The Burger Product, A Conversation About Organizational Culture
If you’re alive and always on the internet (like I am), then you’ve probably seen the McDonald’s meme. In fact, it seemed like bigger news than the meteor that lit up the sky and shook half the houses in the Lower Mainland. Windows rattled, and there was a boom loud enough to make people stop what they were doing and look outside. Yet this was nothing compared to the burger incident.
The moment when the CEO of McDonald’s took what might be the world’s smallest bite of a burger, so small that people joked he barely grazed the sesame seeds on the bun.
I’m not going to lie. I laughed for about half an hour.
And honestly, I’m grateful to him for it. It turned what might have been an otherwise mundane day into something funny. For a moment, the internet collectively bonded over the absurdity of watching the CEO of McDonald’s have a burger delivered to his executive office on a silver tray… only to take the most delicate, almost ceremonial nibble imaginable.

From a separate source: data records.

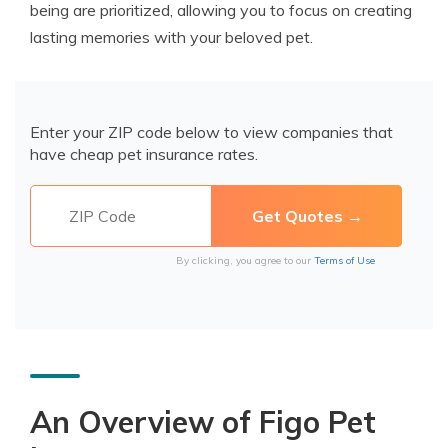
being are prioritized, allowing you to focus on creating
lasting memories with your beloved pet.
Enter your ZIP code below to view companies that
have cheap pet insurance rates.
By clicking, you agree to our
Terms of Use
An Overview of Figo Pet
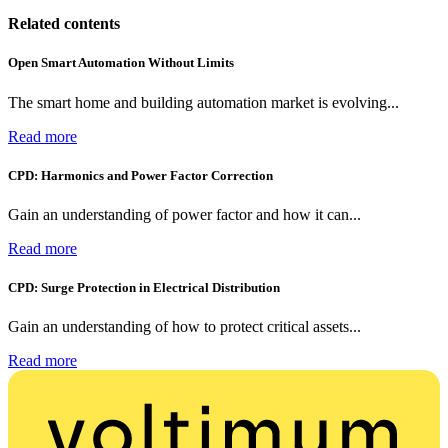
Related contents
Open Smart Automation Without Limits
The smart home and building automation market is evolving...
Read more
CPD: Harmonics and Power Factor Correction
Gain an understanding of power factor and how it can...
Read more
CPD: Surge Protection in Electrical Distribution
Gain an understanding of how to protect critical assets...
Read more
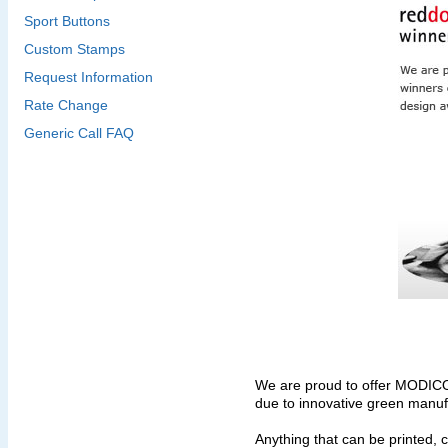
Sport Buttons
Custom Stamps
Request Information
Rate Change
Generic Call FAQ
We are proud to offer MODIC
due to innovative green manuf
Anything that can be printed, 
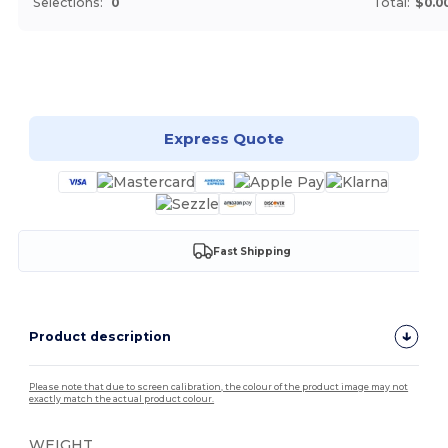
Selections:
0
Total:
$0.0
Customize it!
Express Quote
Fast Shipping
Product description
Please note that due to screen calibration, the colour of the product image may not
exactly match the actual product colour.
WEIGHT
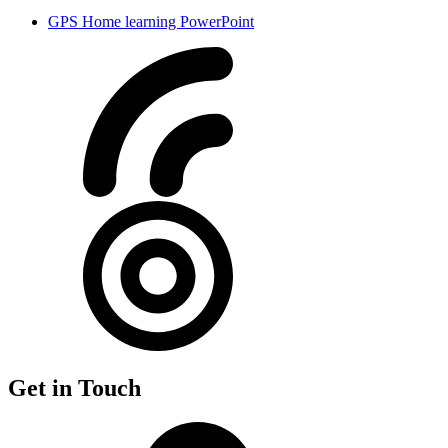
GPS Home learning PowerPoint
Get in Touch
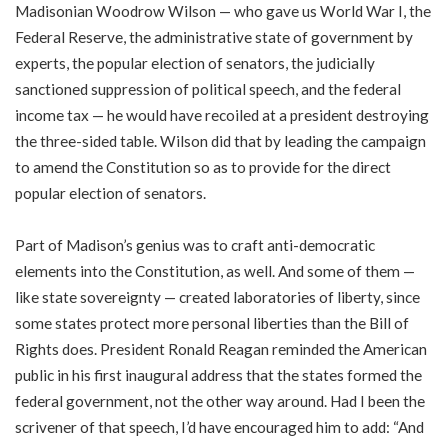
Madisonian Woodrow Wilson — who gave us World War I, the
Federal Reserve, the administrative state of government by
experts, the popular election of senators, the judicially
sanctioned suppression of political speech, and the federal
income tax — he would have recoiled at a president destroying
the three-sided table. Wilson did that by leading the campaign
to amend the Constitution so as to provide for the direct
popular election of senators.
Part of Madison’s genius was to craft anti-democratic
elements into the Constitution, as well. And some of them —
like state sovereignty — created laboratories of liberty, since
some states protect more personal liberties than the Bill of
Rights does. President Ronald Reagan reminded the American
public in his first inaugural address that the states formed the
federal government, not the other way around. Had I been the
scrivener of that speech, I’d have encouraged him to add: “And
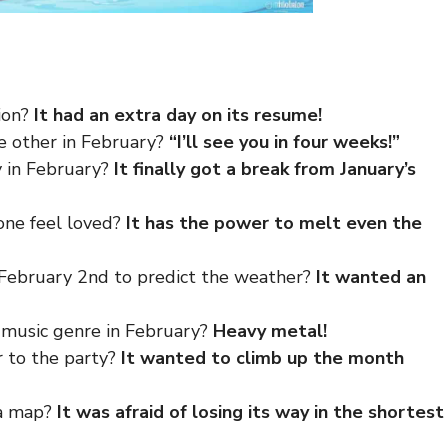
ion?
It had an extra day on its resume!
he other in February?
“I’ll see you in four weeks!”
y in February?
It finally got a break from January’s
one feel loved?
It has the power to melt even the
February 2nd to predict the weather?
It wanted an
e music genre in February?
Heavy metal!
r to the party?
It wanted to climb up the month
 a map?
It was afraid of losing its way in the shortest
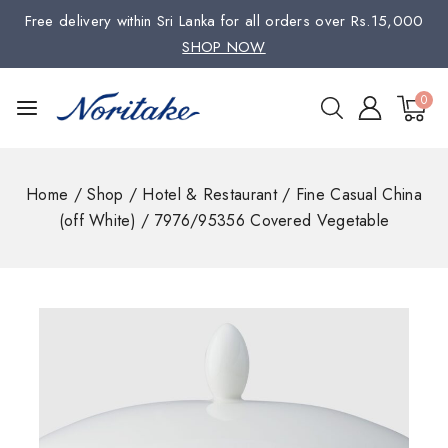
Free delivery within Sri Lanka for all orders over Rs.15,000
SHOP NOW
0
Home
/
Shop
/
Hotel & Restaurant
/
Fine Casual China
(off White)
/
7976/95356 Covered Vegetable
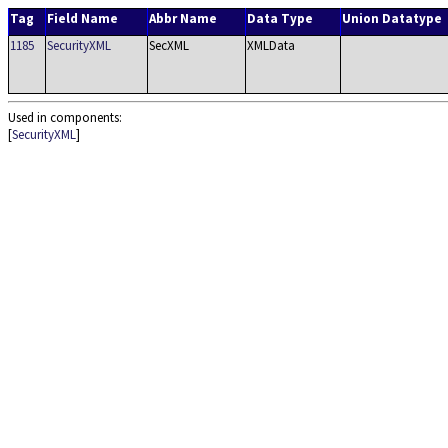
Tag
Field Name
Abbr Name
Data Type
Union Datatype
1185
SecurityXML
SecXML
XMLData
Used in components:
[
SecurityXML
]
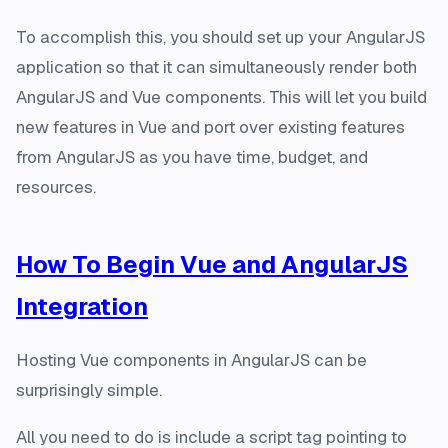
To accomplish this, you should set up your AngularJS
application so that it can simultaneously render both
AngularJS and Vue components. This will let you build
new features in Vue and port over existing features
from AngularJS as you have time, budget, and
resources.
How To Begin Vue and AngularJS
Integration
Hosting Vue components in AngularJS can be
surprisingly simple.
All you need to do is include a script tag pointing to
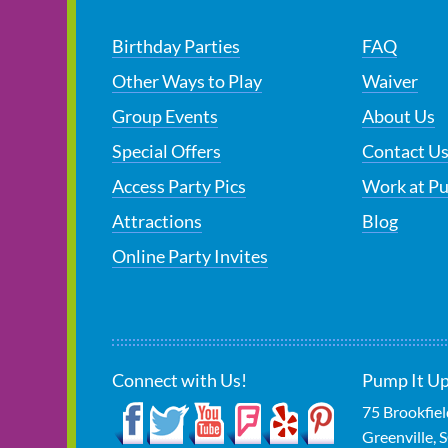
Birthday Parties
FAQ
Other Ways to Play
Waiver
Group Events
About Us
Special Offers
Contact U
Access Party Pics
Work at P
Attractions
Blog
Online Party Invites
Connect with Us!
Pump It Up
75 Brookfie
Greenville
,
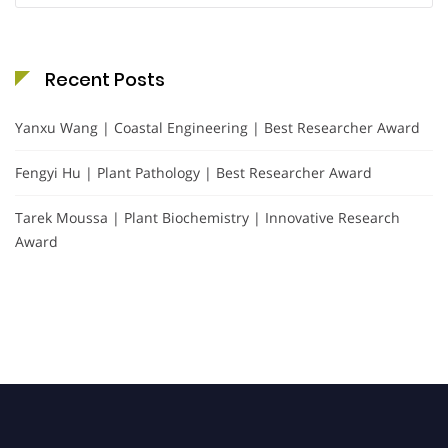
Recent Posts
Yanxu Wang | Coastal Engineering | Best Researcher Award
Fengyi Hu | Plant Pathology | Best Researcher Award
Tarek Moussa | Plant Biochemistry | Innovative Research
Award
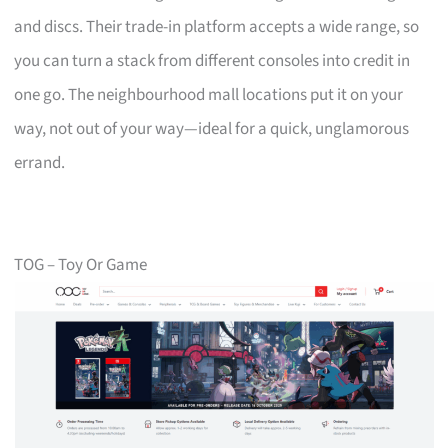
and discs. Their trade-in platform accepts a wide range, so
you can turn a stack from different consoles into credit in
one go. The neighbourhood mall locations put it on your
way, not out of your way—ideal for a quick, unglamorous
errand.
TOG – Toy Or Game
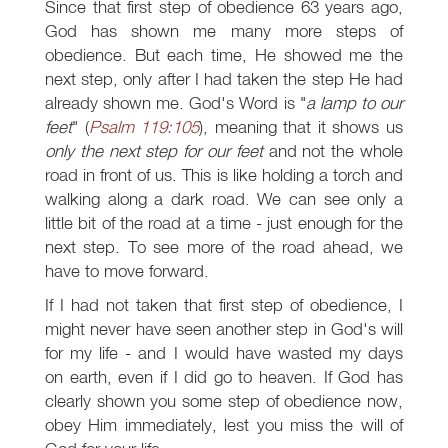
Since that first step of obedience 63 years ago,
God has shown me many more steps of
obedience. But each time, He showed me the
next step, only after I had taken the step He had
already shown me. God's Word is "
a lamp to our
feet
" (
Psalm 119:105
), meaning that it shows us
only the next step for our feet
and not the whole
road in front of us. This is like holding a torch and
walking along a dark road. We can see only a
little bit of the road at a time - just enough for the
next step. To see more of the road ahead, we
have to move forward.
If I had not taken that first step of obedience, I
might never have seen another step in God's will
for my life - and I would have wasted my days
on earth, even if I did go to heaven. If God has
clearly shown you some step of obedience now,
obey Him immediately, lest you miss the will of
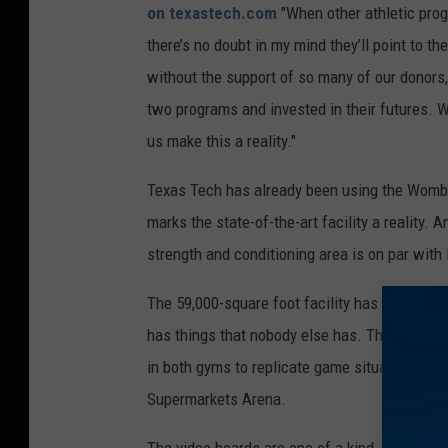
on texastech.com
"When other athletic progr
there’s no doubt in my mind they’ll point to t
without the support of so many of our donors,
two programs and invested in their futures. We
us make this a reality."
Texas Tech has already been using the Womble 
marks the state-of-the-art facility a reality.
strength and conditioning area is on par with
The 59,000-square foot facility has everythin
has things that nobody else has. There are 98
in both gyms to replicate game situations, and
Supermarkets Arena.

It was a man attempting to relate to the common burger eater while barely touching the burger. But the moment actually raises a much larger question about organizations.
How Does Something Like That Get Approved?
This was the meme McDonald’s posted on their social media, and it was funny and in good nature of them to do so. But seriously, McDonald’s isn’t a small company. It’s a massive organization with layers of staff, communications teams, brand managers, public relations advisors, and extensive marketing departments. McDonald’s is essentially an economy unto itself.
It is one of the largest landholding companies in the world, one of the largest toy manufacturers in the world, and it operates one of the most sophisticated marketing machines ever built. So the obvious question becomes:
How does a moment like this make it all the way through the organization?
Think about how many layers something like that would normally pass through:
- Marketing teams
- Brand management
- Communications advisors
- Production teams
- Executive approvals
At no point did someone say, “Maybe this looks a little ridiculous”?
Or did they?
And if they did, why didn’t it stop there? Which leads to a deeper question:
Was it a blunder — or was it a signal about organizational culture?
The Problem of Groupthink
There’s a well-known theory in organizational psychology called groupthink, first identified by Irving Janis.
Groupthink occurs when the desire for harmony or consensus in a group becomes so strong that people stop challenging ideas. Instead of critically evaluating decisions, members suppress dissent to maintain agreement with leadership.
Over time, this creates a culture where people hesitate to disagree with those above them. And when disagreement disappears, so does good decision-making. People may privately think something is a bad idea, but nobody wants to be the one who speaks up. So the idea moves forward anyway.
The Success Trap
There is another dynamic that often appears in successful organizations.
When companies are young, they fight for survival. They get grief everywhere they go, investors doubt them, competitors dismiss them, and employees challenge ideas. It is a time of struggle as the organization is forced to constantly prove itself.
But once a company reaches the top, the pain gives way and suddenly:
- Everyone wants to be associated with success
- People become more agreeable
- Leadership becomes less challenged
And over time, another bias can appear. Psychologists call it the overconfidence bias — the tendency for successful decision-makers to begin believing that their judgment is consistently superior. After enough good decisions, leaders can begin to assume their instincts are always right. This is where a form of magical thinking sometimes creeps in: the belief that because the organization has succeeded before, its decisions will continue to succeed. Even when the evidence suggests otherwise.
When Organizations Become Too Big
Jordan Peterson once said that an organization is never too big to fail. Instead, it is so big it has to fail. When organizations grow past a certain size, something subtle begins to happen. People become cautious about challenging leadership, dissent decreases, and critical thinking slows down. And decisions move forward without the same level of scrutiny that existed when the organization was smaller and fighting to survive.
What the Burger Moment Really Shows
Now, to be clear — I’m not suggesting McDonald’s has lost its ability to think critically. Far from that. In fact, the company handled the internet’s reaction quite well. Their response has been humorous and self-aware, which is often the smartest way to manage a moment like this.
But the interesting part of the story isn’t that the CEO made a slightly ridiculous video. Because honestly, who among us hasn’t done something that looked awkward on camera?
The interesting part is this: in an organization that large, with that many intelligent people involved…
No one felt comfortable enough to stop it.
And that small moment tells us something fascinating about how organizations work, especially when they become very successful. Sometimes the biggest risk to a company isn’t competition. It’s the quiet moment when everyone in the room decides not to disagree.
Now it’s low-key possible that McDonald’s did all of this on purpose, and if they did, it was beautifully brilliant of them. But I guess we’ll never know.